New indium phosphide devices

Two new highly versatile InP devices are compelling alternatives for high-speed transmission. The first is an InP-based electro-absorption modulator (EAM). Such EAMs use the electro-absorption effect in InP materials to modulate light. As a reverse bias voltage is applied to InP, it becomes opaque to light. When the voltage is removed, it becomes transparent. This effect is achieved over less than 300 µm (3 × 10-9 m) of material, and with drive voltages of 3 V and less (see Fig. 3).

While InP electro-absorption modulators currently are being used as part of integrated lasers/modulator combinations (known as EMLs, or electro-absorption modulated lasers), these integrated devices do not provide the performance required for the most demanding applications. Such EMLs suffer from reflections from the modulator back into the laser that change the signal characteristics. In addition, other characteristics of the device, including electrical response, suffer from compromises made in monolithic integration of the laser and modulator.

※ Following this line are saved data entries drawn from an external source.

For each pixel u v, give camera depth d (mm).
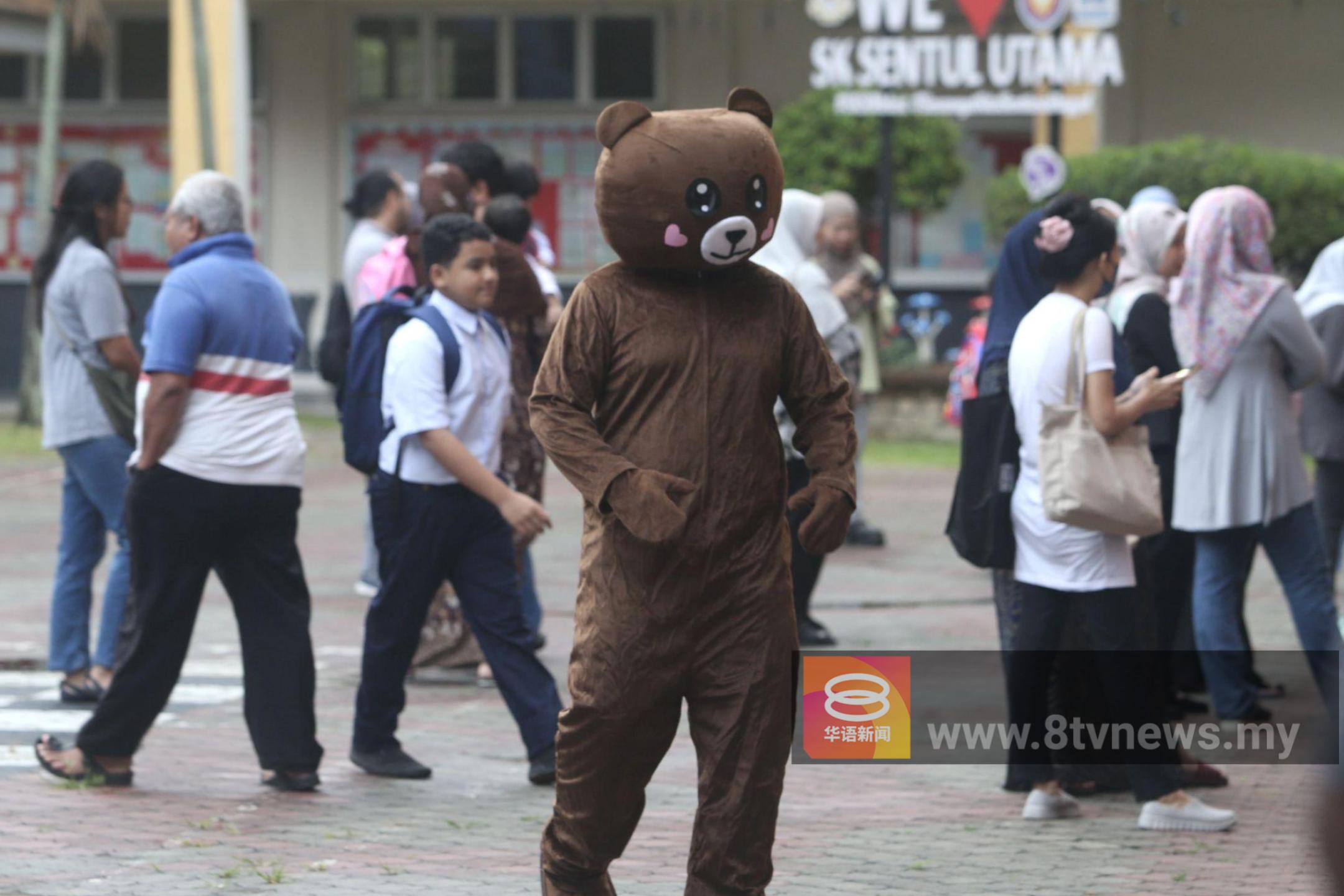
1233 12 69688
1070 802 16750
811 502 11469
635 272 11461
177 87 61375
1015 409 16094
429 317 17594
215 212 17328
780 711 11359
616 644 11266
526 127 74875
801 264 27672
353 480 49344
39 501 44500
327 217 74875
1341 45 69125
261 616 17484
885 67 61094
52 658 22094
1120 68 60312
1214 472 19703
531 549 37125
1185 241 19688
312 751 17578
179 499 16891
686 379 11219
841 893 14148
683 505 11039
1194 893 14148
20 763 18812
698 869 11445
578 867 11773
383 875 14539
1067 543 15836
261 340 17141
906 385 59219
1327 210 55500
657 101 74062
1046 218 16094
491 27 74875
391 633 18016
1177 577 20875
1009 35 69688
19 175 76062
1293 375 19734
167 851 15281
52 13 62062
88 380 21328
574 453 11078
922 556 35969
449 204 22438
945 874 14719
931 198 65438
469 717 21453
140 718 17656
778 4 72188
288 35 74562
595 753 11500
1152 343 19094
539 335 22875
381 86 75312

In contrast, stand-alone EAMs can achieve the modulation performance available today on LiNbO3 modulators, at a fraction of the size and drive voltage. In fact, the size of the actual semiconductor die is less than 100th the size of the equivalent LiNbO3 die, and the size of the packaged device is about one-sixth the size of an equivalent device.

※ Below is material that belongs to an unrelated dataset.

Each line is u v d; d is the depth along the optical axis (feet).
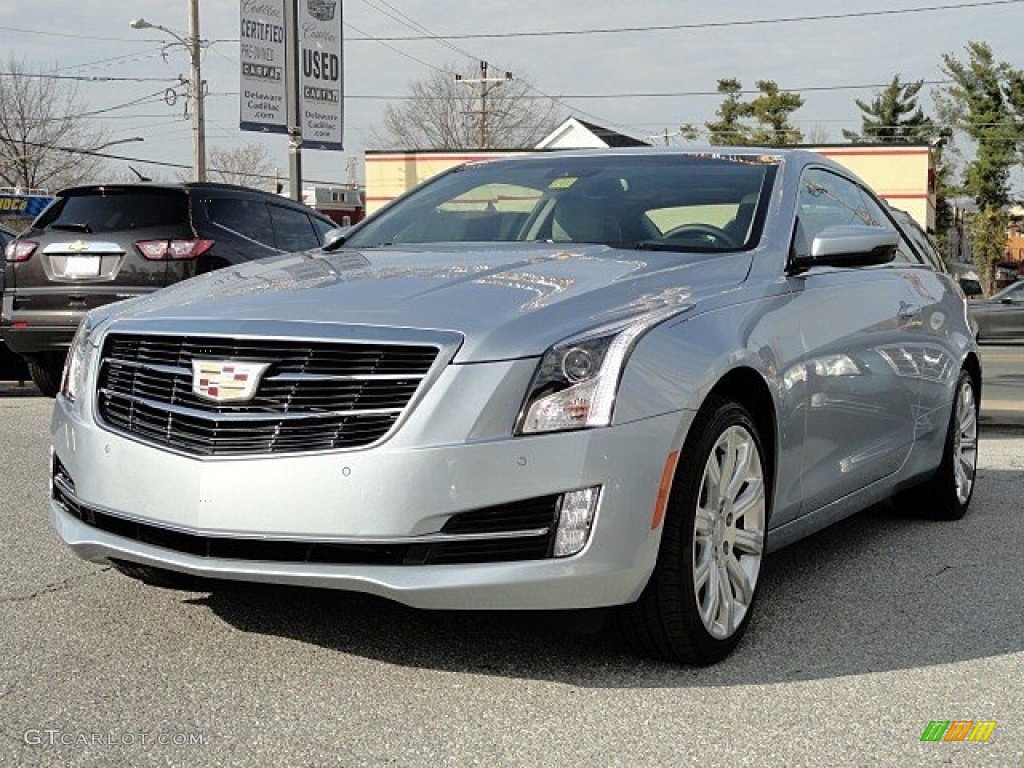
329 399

The second InP device is a pulse generating laser (PGL). Unlike the laser/modulator combination traditionally used to generate pulses for RZ modulation, PGLs actually pulse at a predetermined frequency, synchronized to a reference RF signal. Since the laser concentrates all its energy in these short pulses, the peak output power of the laser can be very high, while maintaining a reasonable average power. In addition, the pulses can be set to very narrow widths-thus, as pulse width is reduced, peak power increases to maintain the same average power (see Fig. 4).

In addition to their use in NRZ and RZ transmitters, PGLs and EAMs are ideal devices for implementation of OTDM transmitters and receivers.

FIGURE 4. A pulse-generating laser can provide very short, high-power pulses, suitable for both RZ modulation and OTDM.